A soaring Hawk calls for early vote in Australia

Australians will go to the polls on Dec. 1 to elect a new federal government, with the experts predicting a handsome win for incumbent prime minister, Bob Hawke.

The election will be held less than two years since Mr. Hawke's Labor government was elected to power, and 16 months before the next election is due.

Hawke's decision to hold an early election has long been anticipated. Under the Constitution, the government would have been forced to hold an election for the Senate by April next year. Holding the Senate and House of Representatives elections at the same time maximizes the government's prospects.

The election is being held to capitalize on tax cuts put in the last federal budget, which come into effect in early November. A December election, at the start of the Australian summer, occurs before the numbers of unemployed youths can swell.

Hawke's announcement to the Federal Parliament this week sets the stage for the longest election campaign in Australian political history. Traditionally, the election campaign lasts three to four weeks, and the election date is announced only four to five weeks before polling day.

Hawke is gambling that an eight-week election campaign will allow him to concentrate public attention on the issues most favorable to the government and enable him to capitalize on his enormous popularity.

According to the latest polls, Hawke is rating just under 70 percent, higher than any previous prime minister, while oppostion leader Andrew Peacock's rating is less than 25 percent.

Even among those who intend to vote for the opposition parties, Hawke rates as a better prime ministerial prospect than Mr. Peacock.

In Parliament, two recent polls show Labor leading the opposition by 55 percent to 37 percent. Labor strategists are predicting that Labor will increase its large parliamentary majority.

The government is basing its optimism on the extraordinary turnaround in the economy since Labor was elected in March last year. In announcing the election date, Hawke told Parliament that the government had been elected to revive an economy in the grip of the worst recession Australia had known for 50 years.
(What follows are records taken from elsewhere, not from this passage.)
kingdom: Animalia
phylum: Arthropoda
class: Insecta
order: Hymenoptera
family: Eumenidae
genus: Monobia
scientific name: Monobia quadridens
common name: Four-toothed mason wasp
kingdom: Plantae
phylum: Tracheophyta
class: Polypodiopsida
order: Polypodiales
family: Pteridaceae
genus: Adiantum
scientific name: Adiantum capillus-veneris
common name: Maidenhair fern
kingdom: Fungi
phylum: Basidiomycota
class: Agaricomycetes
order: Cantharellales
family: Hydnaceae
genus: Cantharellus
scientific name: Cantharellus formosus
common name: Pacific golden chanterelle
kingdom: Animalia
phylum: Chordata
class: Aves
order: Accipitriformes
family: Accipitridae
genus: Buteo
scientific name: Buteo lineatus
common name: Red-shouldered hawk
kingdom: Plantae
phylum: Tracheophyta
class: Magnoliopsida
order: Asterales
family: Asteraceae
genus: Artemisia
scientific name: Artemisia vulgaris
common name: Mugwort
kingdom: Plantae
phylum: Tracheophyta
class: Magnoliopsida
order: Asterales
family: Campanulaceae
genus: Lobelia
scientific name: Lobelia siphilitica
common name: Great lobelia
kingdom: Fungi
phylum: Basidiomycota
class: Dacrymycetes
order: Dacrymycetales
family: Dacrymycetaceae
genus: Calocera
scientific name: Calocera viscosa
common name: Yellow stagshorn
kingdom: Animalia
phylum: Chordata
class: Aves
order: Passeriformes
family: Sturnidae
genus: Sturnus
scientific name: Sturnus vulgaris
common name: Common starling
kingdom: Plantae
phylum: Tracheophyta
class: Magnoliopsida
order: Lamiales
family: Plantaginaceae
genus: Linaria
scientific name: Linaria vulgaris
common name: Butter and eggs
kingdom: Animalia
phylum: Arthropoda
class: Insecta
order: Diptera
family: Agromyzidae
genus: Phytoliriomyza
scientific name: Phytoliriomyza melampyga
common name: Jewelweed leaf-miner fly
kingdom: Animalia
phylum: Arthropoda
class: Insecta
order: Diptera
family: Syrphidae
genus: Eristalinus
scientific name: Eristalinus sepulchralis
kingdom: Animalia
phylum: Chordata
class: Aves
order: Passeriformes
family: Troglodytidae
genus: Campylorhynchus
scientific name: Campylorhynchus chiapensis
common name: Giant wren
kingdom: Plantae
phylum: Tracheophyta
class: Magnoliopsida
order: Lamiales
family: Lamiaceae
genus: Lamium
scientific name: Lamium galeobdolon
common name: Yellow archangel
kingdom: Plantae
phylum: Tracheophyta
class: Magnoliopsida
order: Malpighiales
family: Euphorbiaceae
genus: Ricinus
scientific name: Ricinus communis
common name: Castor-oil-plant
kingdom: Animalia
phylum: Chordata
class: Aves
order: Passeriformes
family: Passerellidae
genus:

He said it had restored economic growth to such an extent that Australia now had the fastest-growing economy of any country among the top 24 industrialized nations.

''We have created a quarter of a million new jobs in 18 months, against the loss of almost a quarter of a million jobs under the previous government,'' he said. Hawke pointed to a reduction in inflation by almost half and reduced interest rates.

Opposition leader Peacock says these changes were due to the breaking of a record drought in rural Australia, and to Australia being dragged along on the coattails of the American recovery.

Peacock plans to fight the election on taxation issues - fears of new taxes on wealth, capital gains, death duties being introduced after the elections, new taxes already imposed on retirement benefits, and the imposition of an assets test on social security pensioners.

He also plans to run hard on the issue of corruption. For the past 12 months there have been a series of allegations of corruption and misuse of political influence involving the judiciary, politicians, and the police in New South Wales, whose Labor premier, Neville Wran, is also federal president of the Labor Party.

A judge of the High Court, Justice Lionel Murphy, has also been caught up in the allegations and the Senate, which is controlled by the opposition parties, is holding an inquiry into his conduct. Before his elevation to the bench, Justice Murphy was attorney-general in the Labor government of E. Gough Whitlam and Labor Party leader in the Senate.

A royal commission that has been investigating organized crime is due to make its report public before the election.

The election will be the first under a new system of public funding, which should allow the Labor Party to match the campaign advertising of its opponents.

In all previous national elections, the Liberal-National Party coalition has outspent the Labor Party by two to one on political advertising on radio and televison.